→ Work instruction:
Restate all data exactly. No images.
(Material to process begins)
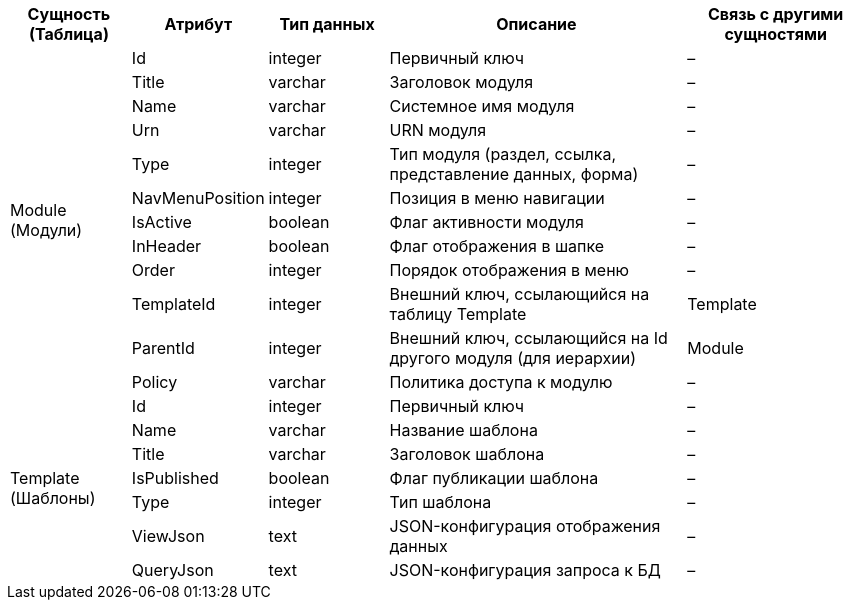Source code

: [cols="2,2,2,5,3", options="header"]
|===
^| Сущность (Таблица) ^| Атрибут         ^| Тип данных ^| Описание                                                      ^| Связь с другими сущностями
.12+| Module (Модули)    | Id              | integer    | Первичный ключ                                                | –                         
                    | Title           | varchar    | Заголовок модуля                                              | –                         
                    | Name            | varchar    | Системное имя модуля                                          | –                         
                    | Urn             | varchar    | URN модуля                                                    | –                         
                    | Type            | integer    | Тип модуля (раздел, ссылка, представление данных, форма)      | –                         
                    | NavMenuPosition | integer    | Позиция в меню навигации                                      | –                         
                    | IsActive        | boolean    | Флаг активности модуля                                        | –                         
                    | InHeader        | boolean    | Флаг отображения в шапке                                      | –                         
                    | Order           | integer    | Порядок отображения в меню                                    | –                         
                    | TemplateId      | integer    | Внешний ключ, ссылающийся на таблицу Template                 | Template                  
                    | ParentId        | integer    | Внешний ключ, ссылающийся на Id другого модуля (для иерархии) | Module                    
                    | Policy          | varchar    | Политика доступа к модулю                                     | –                         
.7+| Template (Шаблоны) | Id              | integer    | Первичный ключ                                                | –                         
                    | Name            | varchar    | Название шаблона                                              | –                         
                    | Title           | varchar    | Заголовок шаблона                                             | –                         
                    | IsPublished     | boolean    | Флаг публикации шаблона                                       | –                         
                    | Type            | integer    | Тип шаблона                                                   | –                         
                    | ViewJson        | text       | JSON-конфигурация отображения данных                          | –                         
                    | QueryJson       | text       | JSON-конфигурация запроса к БД                                | –                         
|===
(Material to process ends)
→ Exercise solution:
Source code

: [cols="2,2,2,5,3", options="header"]
|===
^| Сущность (Таблица) ^| Атрибут         ^| Тип данных ^| Описание                                                      ^| Связь с другими сущностями
.12+| Module (Модули)    | Id              | integer    | Первичный ключ                                                | –                         
                    | Title           | varchar    | Заголовок модуля                                              | –                         
                    | Name            | varchar    | Системное имя модуля                                          | –                         
                    | Urn             | varchar    | URN модуля                                                    | –                         
                    | Type            | integer    | Тип модуля (раздел, ссылка, представление данных, форма)      | –                         
                    | NavMenuPosition | integer    | Позиция в меню навигации                                      | –                         
                    | IsActive        | boolean    | Флаг активности модуля                                        | –                         
                    | InHeader        | boolean    | Флаг отображения в шапке                                      | –                         
                    | Order           | integer    | Порядок отображения в меню                                    | –                         
                    | TemplateId      | integer    | Внешний ключ, ссылающийся на таблицу Template                 | Template                  
                    | ParentId        | integer    | Внешний ключ, ссылающийся на Id другого модуля (для иерархии) | Module                    
                    | Policy          | varchar    | Политика доступа к модулю                                     | –                         
.7+| Template (Шаблоны) | Id              | integer    | Первичный ключ                                                | –                         
                    | Name            | varchar    | Название шаблона                                              | –                         
                    | Title           | varchar    | Заголовок шаблона                                             | –                         
                    | IsPublished     | boolean    | Флаг публикации шаблона                                       | –                         
                    | Type            | integer    | Тип шаблона                                                   | –                         
                    | ViewJson        | text       | JSON-конфигурация отображения данных                          | –                         
                    | QueryJson       | text       | JSON-конфигурация запроса к БД                                | –                         
|===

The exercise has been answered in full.